The foundation of your career
Data science professionals are likely to be increasingly sought after as the integration of statistical and computational analytical tools becomes essential in all kinds of organisations and enterprises. A thorough understanding of the fundamentals is to be expected from the best practitioners. For instance, in applications in marketing, the healthcare industry and banking, computational skills should be accompanied by statistical expertise at graduate level. Data scientists need a broad background knowledge so that they will be able to adapt to rapidly evolving challenges.
Employability
Graduates from UCL Statistical Science typically enter professional employment across a broad range of industry sectors or pursue further academic study.
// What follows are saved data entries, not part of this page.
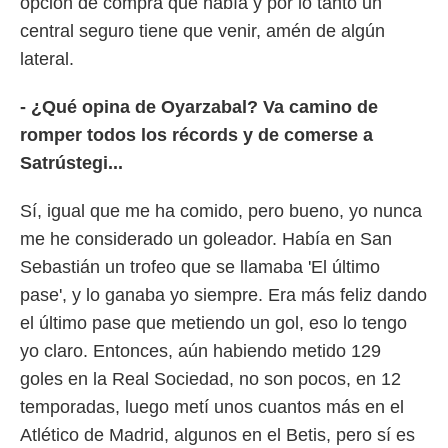
opción de compra que había y por lo tanto un
central seguro tiene que venir, amén de algún
lateral.
- ¿Qué opina de Oyarzabal? Va camino de
romper todos los récords y de comerse a
Satrústegi...
Sí, igual que me ha comido, pero bueno, yo nunca
me he considerado un goleador. Había en San
Sebastián un trofeo que se llamaba 'El último
pase', y lo ganaba yo siempre. Era más feliz dando
el último pase que metiendo un gol, eso lo tengo
yo claro. Entonces, aún habiendo metido 129
goles en la Real Sociedad, no son pocos, en 12
temporadas, luego metí unos cuantos más en el
Atlético de Madrid, algunos en el Betis, pero sí es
Areas of employment include IT, Technology and Telecoms, and Accountancy and Financial Services with graduates securing positions with a range of employers including Deloitte and Huawei.
Networking
The Department offers world-class expertise along with strong links to practitioners, and its position within UCL provides students with a breadth of knowledge (for example the UCL Institute for Mathematical and Statistical Sciences, the UCL Centre for Computational Statistics and Machine Learning and the Alan Turing Institute). Staff members also collaborate directly with hospitals, power companies, government regulators, and the financial sector. Consequently, postgraduate students have opportunities to engage with external institutions. There is the possibility of external organisations delivering technical lectures and seminars while the MS research project list usually includes some collaborative projects with pharmaceutical companies and other industrial partners.
Accreditation
This MSc programme is accredited by the Royal Statistical Society. The current period of accreditation covers students who first enrol between September 2023 and September 2028.